Carter connaissait un espoir bien plus réaliste que celui offert par John et Yoko. Après avoir appris que les médecins avaient découvert quatre types de cancer dans son cerveau, l’ancien président a partagé son « attitude personnelle envers la mort » avec sa classe de l’école du dimanche :

« J’ai découvert que j’étais absolument et complètement à l’aise avec la mort. Peu m’importait que je vive ou que je meure. … Depuis lors, je suis absolument convaincu que ma foi chrétienne inclut une confiance totale dans la vie après la mort. Alors, je vais revivre. … J’ai confiance qu’il existe un Dieu, qu’il est tout-puissant, qu’il tient ses promesses, qu’il nous a promis la vie après la mort. Et aussi, je suis chrétien, et je crois que Jésus-Christ, étant ressuscité des morts… et nous a dit que nous pouvions aussi ressusciter des morts.

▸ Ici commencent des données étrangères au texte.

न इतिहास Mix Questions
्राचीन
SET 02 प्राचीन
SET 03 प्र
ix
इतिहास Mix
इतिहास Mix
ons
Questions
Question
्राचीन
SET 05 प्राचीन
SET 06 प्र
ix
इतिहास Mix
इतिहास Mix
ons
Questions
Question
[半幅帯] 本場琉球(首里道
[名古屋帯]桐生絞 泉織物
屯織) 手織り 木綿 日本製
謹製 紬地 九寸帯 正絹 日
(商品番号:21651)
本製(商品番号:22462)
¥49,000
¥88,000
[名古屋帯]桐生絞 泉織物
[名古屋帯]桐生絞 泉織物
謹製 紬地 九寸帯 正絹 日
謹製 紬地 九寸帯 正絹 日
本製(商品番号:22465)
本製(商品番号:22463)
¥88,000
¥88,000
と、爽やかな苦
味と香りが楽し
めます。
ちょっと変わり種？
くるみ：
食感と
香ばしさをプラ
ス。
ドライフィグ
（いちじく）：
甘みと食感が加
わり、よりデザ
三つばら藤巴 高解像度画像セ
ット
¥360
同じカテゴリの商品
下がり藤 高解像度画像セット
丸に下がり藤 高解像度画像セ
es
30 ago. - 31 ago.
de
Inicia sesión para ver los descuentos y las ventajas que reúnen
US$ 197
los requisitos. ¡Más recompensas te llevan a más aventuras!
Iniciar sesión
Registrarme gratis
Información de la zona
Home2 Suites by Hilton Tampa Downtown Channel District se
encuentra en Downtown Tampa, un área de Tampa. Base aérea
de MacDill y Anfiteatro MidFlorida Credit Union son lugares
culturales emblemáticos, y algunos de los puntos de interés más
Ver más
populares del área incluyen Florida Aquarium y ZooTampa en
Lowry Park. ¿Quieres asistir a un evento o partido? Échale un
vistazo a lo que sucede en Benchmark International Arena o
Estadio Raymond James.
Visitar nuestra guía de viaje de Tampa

Carter a conclu ses commentaires avec un choix de mots extrêmement intéressant : « Donc, c’est ce que j’ai vécu au cours de mon imaginer la vie après la mort. » Le défunt président a exprimé une imagination bien meilleure que celle présentée lors de ses funérailles. Plutôt que l’imagination politique mielleuse qui nous berce d’accords apaisants nous faisant croire, contrairement à l’évidence infernale, qu’un paradis athée sur terre est à notre portée collective, Carter avait quelque chose de bien mieux. Il avait, selon ses propres mots, une « confiance totale » parce que Jésus était « ressuscité des morts ».

Puisque Jésus est ressuscité corporellement, non pas dans un rêve pieux mais dans l’espace et l’histoire en temps réel, nous ne devons pas simplement imaginer un monde meilleur. C’est une conviction que Jimmy Carter partageait avec une majorité d’Américains.